Deductions: all costs incurred to produce taxable income are deductible, subject to certain limits:

• Representation costs: capped at 1% of gross turnover

• Interest: limited to the annual rate set by the Minister of Finance

• Charitable donations: capped at 10% of net taxable profit

Depreciation: tangible fixed assets are depreciated on a declining balance basis across 5 groups (rates of 5% to 20%); intangible assets are depreciated on a straight-line basis over their useful life.

Losses: carried forward for 5 years (10 years upon request).

Transfer pricing: Georgia follows OECD principles for cross-border transactions between related parties or with entities in tax havens. An advance pricing agreement can be concluded with the administration.

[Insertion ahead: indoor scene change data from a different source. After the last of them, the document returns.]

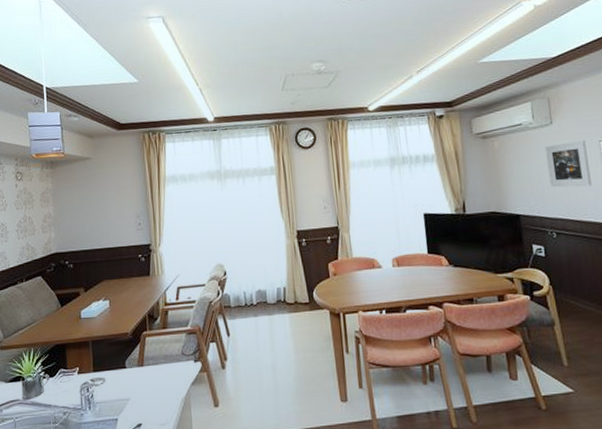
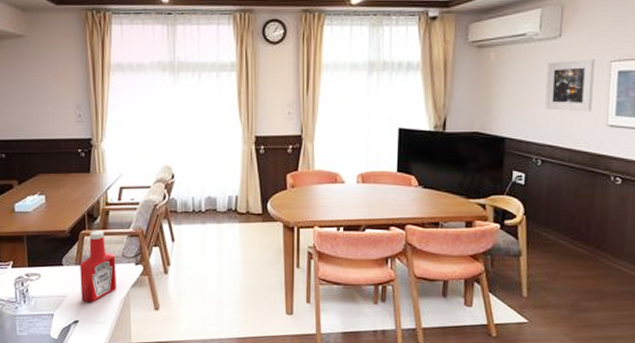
ketchup bottle: none [142,330,178,405] -> present [80,230,117,303]

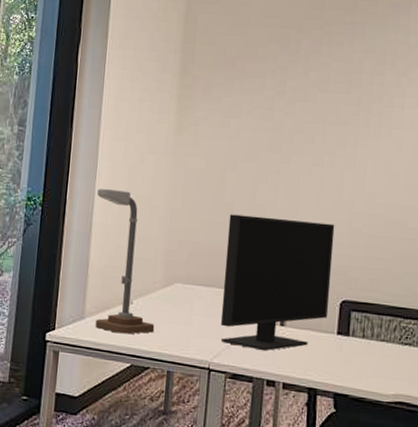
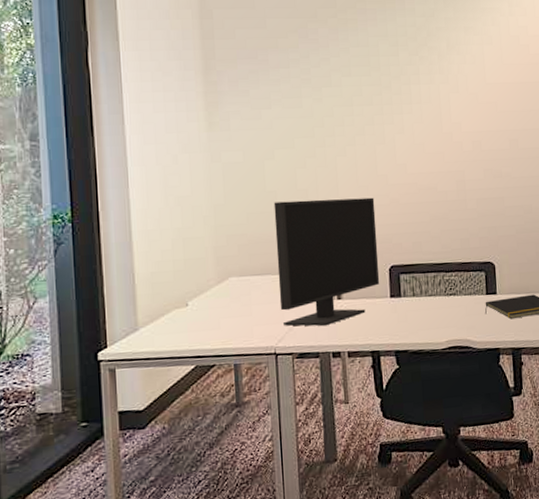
desk lamp: present [95,188,155,335] -> none [132,194,215,338]

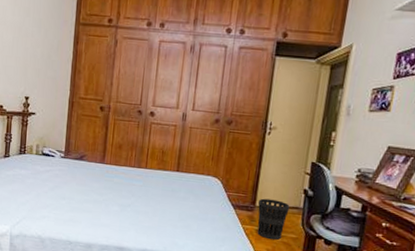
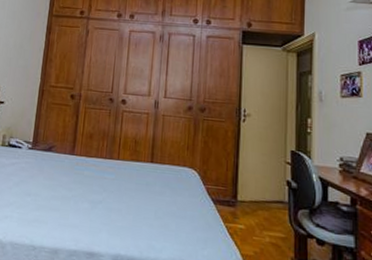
wastebasket: present [257,198,290,241] -> none [239,191,274,241]

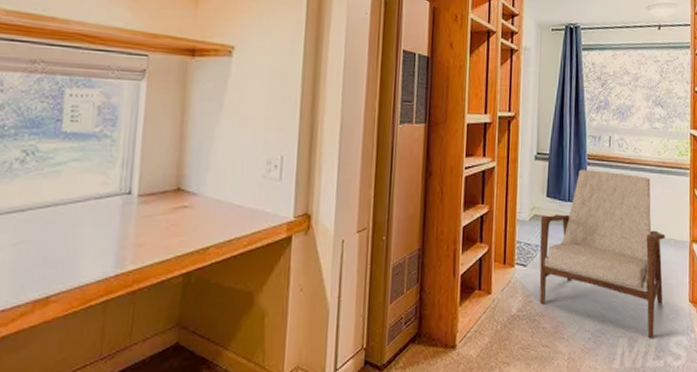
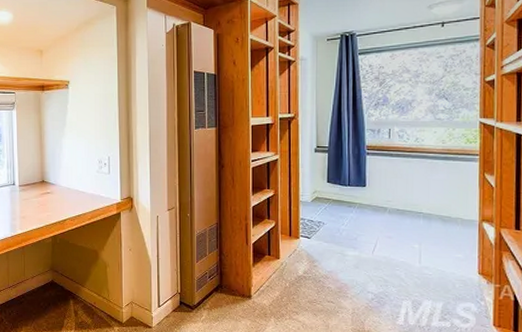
armchair: present [539,169,665,339] -> none [322,159,451,303]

Tax treaties: Georgia has signed more than 56 double taxation agreements (see the guide's annex for country-by-country details). Non-residents may request refunds of taxes wrongly withheld at source. 

Filing Frequency

• New model: monthly return, to be filed before the 15th of the following month

• Old model: annual return, to be filed before 1 April

Practical Benefits for Investors

The Estonian model offers significant operational advantages: cash available for reinvestment, no complex annual CIT calculation, fewer annual returns to prepare. Combined with the variety of free zones and special regimes, this system makes Georgia one of the most competitive corporate tax environments in Europe and Central Asia.